The news comes one day after Reuters reported that GM and Amazon are in talks to invest in electric pickup truck maker Rivian Automotive.
GM's 2018 profit margin was the fourth highest on record, despite the adverse impact from the changeover to new pickup trucks, Ward said in the note.
The automaker is currently undertaking a plan to restructure its businesses, which GM said should save it several billion in costs and lowered capital expenditures by 2020. The plans include about 14,000 job cuts.
"Unlike the past, GM is not waiting for a downturn to implement cost efficiencies," Ward said.
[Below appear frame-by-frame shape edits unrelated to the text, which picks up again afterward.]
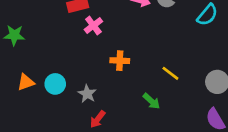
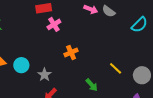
orange cross: (120, 61) -> (71, 52), turned -32
yellow line: (170, 73) -> (116, 68), moved

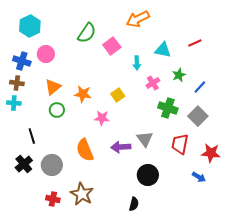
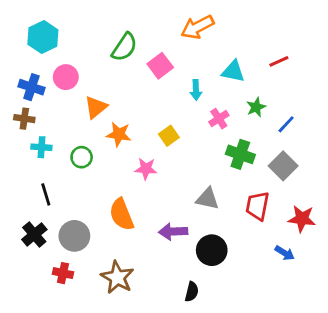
orange triangle: (53, 87) -> (96, 107), moved
cyan cross: (14, 103) -> (41, 147), moved
gray triangle: (145, 139) -> (207, 199), turned -42
purple arrow: (121, 147) -> (173, 232), moved
red cross: (53, 199) -> (63, 273), moved

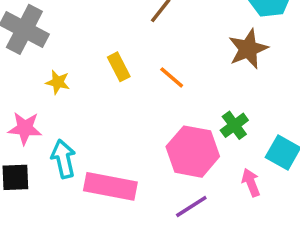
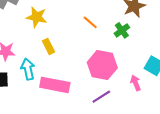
yellow rectangle: (119, 67) -> (49, 46), moved
yellow star: (58, 82) -> (37, 17), moved, size x1.5
green cross: (234, 125) -> (122, 30), moved

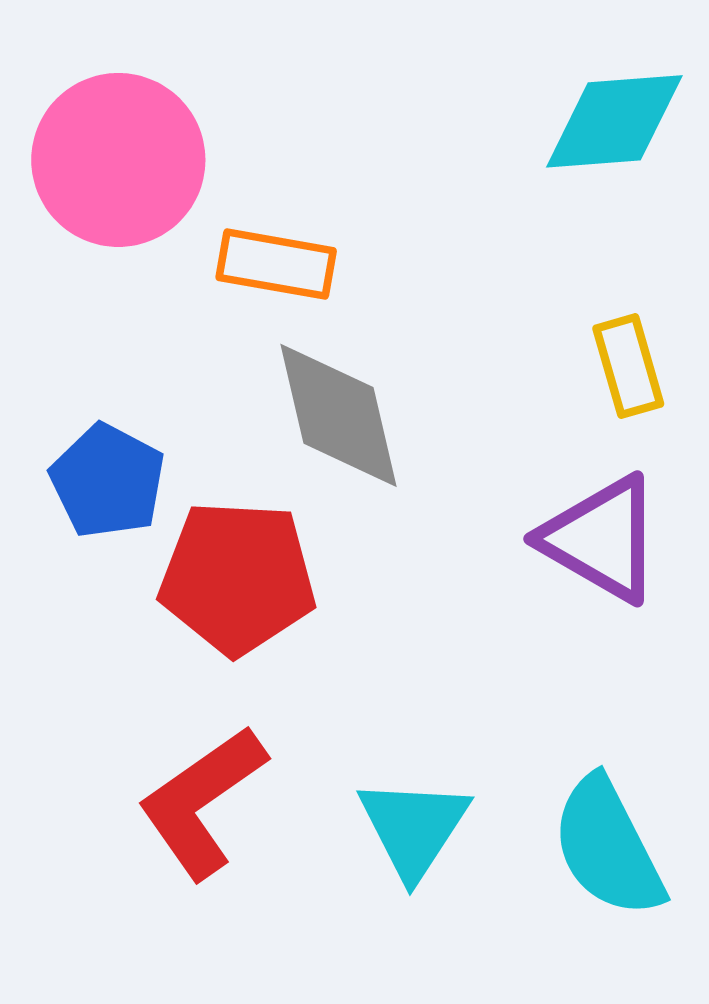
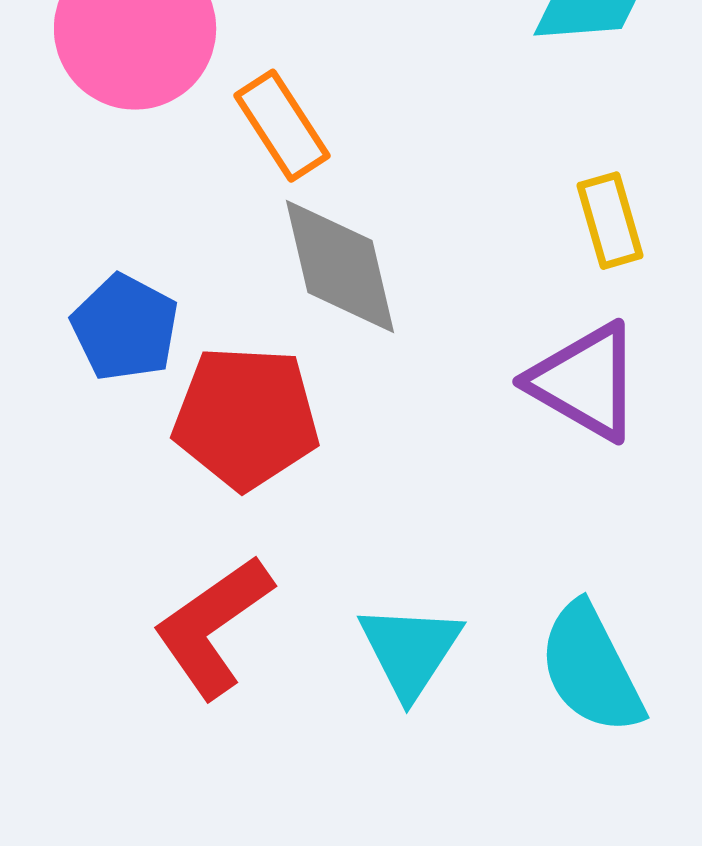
orange rectangle: (276, 264) -> (282, 126), turned 47

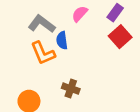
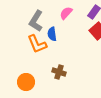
gray L-shape: (42, 24) -> (36, 21), turned -95

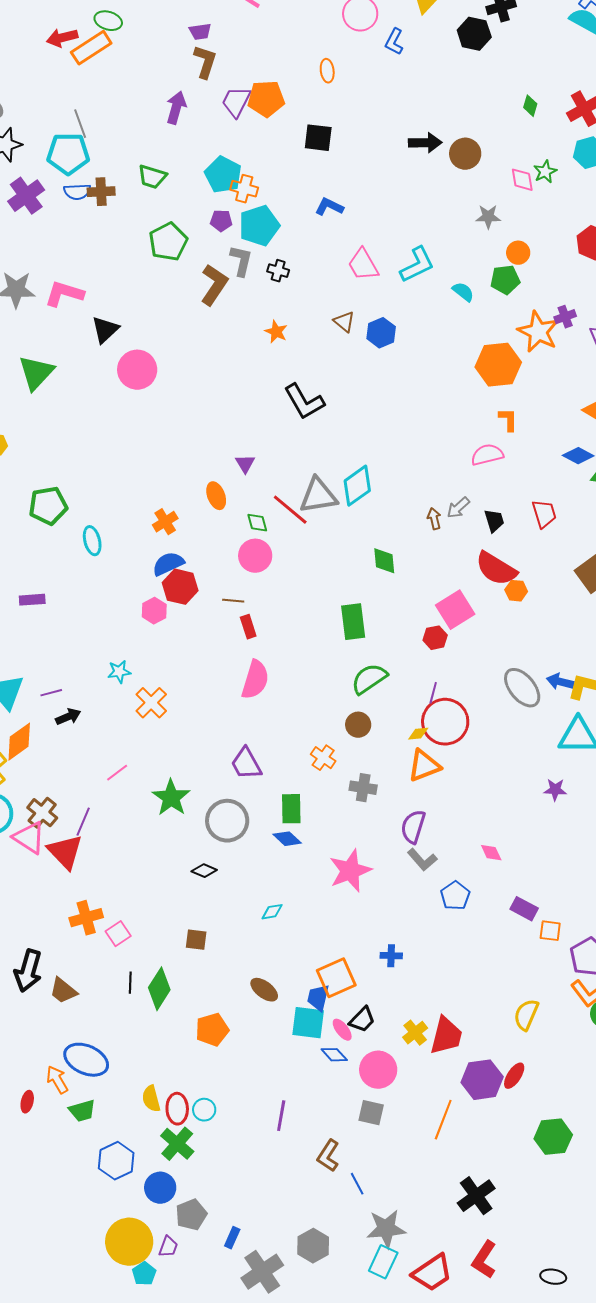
GM is a leader in self-driving car technology, he said. Its Cruise Automation unit received investments from both Japanese conglomerate SoftBank and Japanese automaker Honda in 2018. These bets place Cruise's value at roughly $15 billion. The unit could be spun off within a year or two, Ward said.
In the short term, the largest U.S. automaker is also particularly well positioned to take advantage of growth in sales of light trucks, Ward said.
Light trucks pulled in just over 69 percent of the total U.S. light vehicle market in 2018, up from nearly 57 percent in 2015. Trucks, which include the high-growth SUV and crossover segments, often command higher transaction prices than comparably-sized cars, which often yields higher profits for automakers. On average, buyers spend $12,000 more on a truck than they do on a car.